What is required — Each line in the listing below that includes "questi" should be counted; give the total and nothing more.

Data shown —
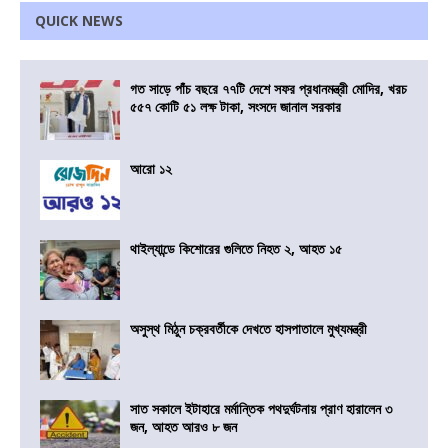
QUICK NEWS
গত সাড়ে পাঁচ বছরে ৭৭টি দেশে সফর প্রধানমন্ত্রী মোদির, খরচ
৫৫৭ কোটি ৫১ লক্ষ টাকা, সংসদে জানাল সরকার
আরো ১২
থাইল্যান্ডে কিশোরের গুলিতে নিহত ২, আহত ১৫
অসুস্থ মিঠুন চক্রবর্তীকে দেখতে হাসপাতালে মুখ্যমন্ত্রী
সাত সকালে ইটাহারে মর্মান্তিক পথদুর্ঘটনায় প্রাণ হারালেন ৩
জন, আহত আরও ৮ জন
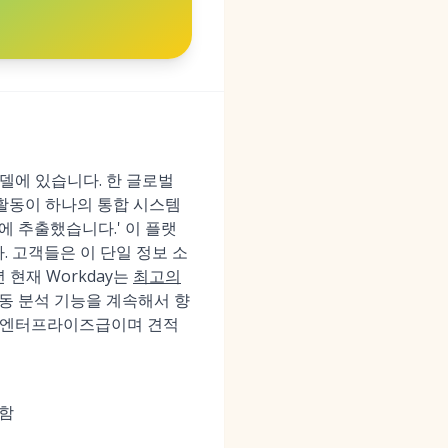
델에 있습니다. 한 글로벌
 활동이 하나의 통합 시스템
에 추출했습니다.' 이 플랫
니다. 고객들은 이 단일 정보 소
 현재 Workday는
최고의
동 분석 기능을 계속해서 향
여 엔터프라이즈급이며 견적
화함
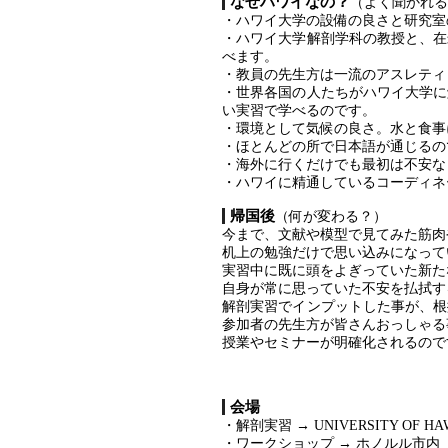
なぜハワイなの？
（よく聞かれる
・ハワイ大学の設備の良さと研究室
・ハワイ大学解剖学科の教授と、在
べます。
・教員の先生方は一流のアスレティ
・世界各国の人たちがハワイ大学に
い実習で学べるのです。
・環境として気候の良さ。水と食事
・ほとんどの所で日本語が通じるの
・海外に行くだけでも最初は不安な
・ハワイに精通しているコーディネ
帰国後
（何が変わる？）
今まで、文献や模型で見てみた筋肉
机上の勉強だけで思い込みになって
実習中に既に頭をよぎっていた新た
自身が常に思っていた不安を払拭す
解剖実習でインプットした事が、根
参加者の先生方が皆さんおっしゃる
授業やセミナーが明確化されるので
会場
・解剖実習 → UNIVERSITY OF HAW
・ワークショップ → ホノルル市内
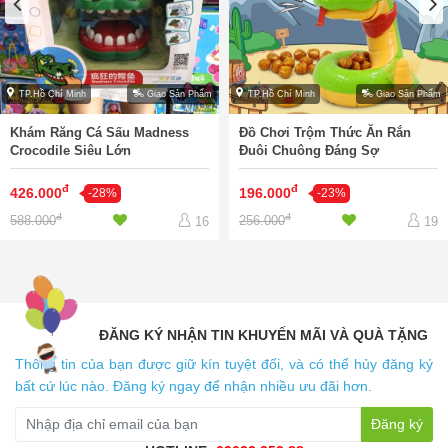
TP.Hồ Chí Minh
Giao Sản Phẩm
TP.Hồ Chí Minh
Giao Sản Phẩm
Khám Răng Cá Sấu Madness
Đồ Chơi Trộm Thức Ăn Rắn
Crocodile Siêu Lớn
Đuôi Chuông Đáng Sợ
đ
đ
426.000
196.000
-28%
-23%
đ
đ
588.000
256.000
16
19
ĐĂNG KÝ NHẬN TIN KHUYẾN MÃI VÀ QUÀ TẶNG
Thông tin của bạn được giữ kín tuyệt đối, và có thể hủy đăng ký
bất cứ lúc nào. Đăng ký ngay để nhận nhiều ưu đãi hơn.
Đăng ký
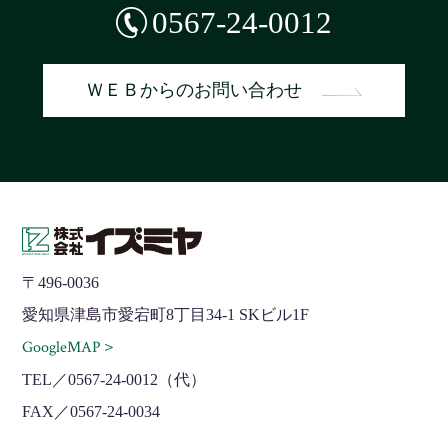
0567-24-0012
ＷＥＢからのお問い合わせ
〒496-0036
愛知県津島市愛宕町8丁目34-1 SKビル1F
GoogleMAP＞
TEL／0567-24-0012（代）
FAX／0567-24-0034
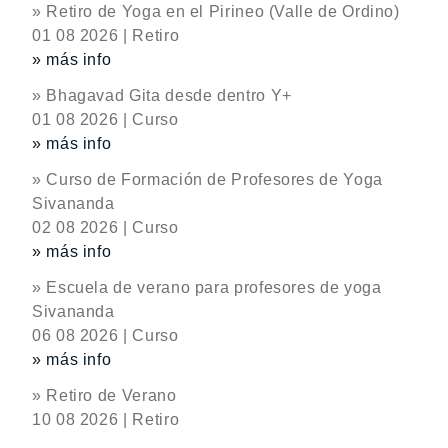
» Retiro de Yoga en el Pirineo (Valle de Ordino)
01 08 2026 | Retiro
» más info
» Bhagavad Gita desde dentro Y+
01 08 2026 | Curso
» más info
» Curso de Formación de Profesores de Yoga
Sivananda
02 08 2026 | Curso
» más info
» Escuela de verano para profesores de yoga
Sivananda
06 08 2026 | Curso
» más info
» Retiro de Verano
10 08 2026 | Retiro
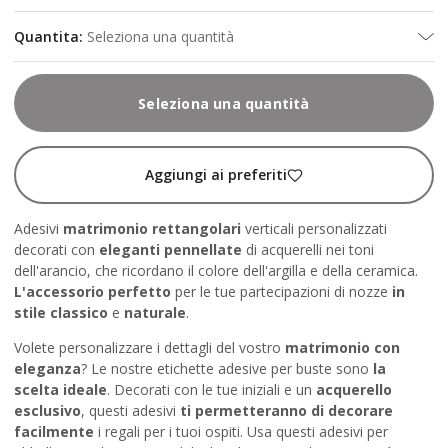
Quantita
:
Seleziona una quantità
Seleziona una quantità
Aggiungi ai preferiti
Adesivi
matrimonio
rettangolari
verticali personalizzati
decorati con
eleganti pennellate
di acquerelli nei toni
dell'arancio, che ricordano il colore dell'argilla e della ceramica.
L'accessorio perfetto
per le tue partecipazioni di nozze
in
stile classico
e
naturale
.
Volete personalizzare i dettagli del vostro
matrimonio con
eleganza
? Le nostre etichette adesive per buste sono
la
scelta ideale
. Decorati con le tue iniziali e un
acquerello
esclusivo
, questi adesivi
ti permetteranno di decorare
facilmente
i regali per i tuoi ospiti. Usa questi adesivi per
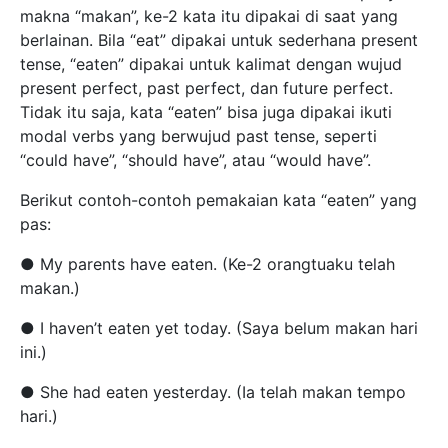
makna “makan”, ke-2 kata itu dipakai di saat yang
berlainan. Bila “eat” dipakai untuk sederhana present
tense, “eaten” dipakai untuk kalimat dengan wujud
present perfect, past perfect, dan future perfect.
Tidak itu saja, kata “eaten” bisa juga dipakai ikuti
modal verbs yang berwujud past tense, seperti
“could have”, “should have”, atau “would have”.
Berikut contoh-contoh pemakaian kata “eaten” yang
pas:
● My parents have eaten. (Ke-2 orangtuaku telah
makan.)
● I haven’t eaten yet today. (Saya belum makan hari
ini.)
● She had eaten yesterday. (Ia telah makan tempo
hari.)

Answer section — 2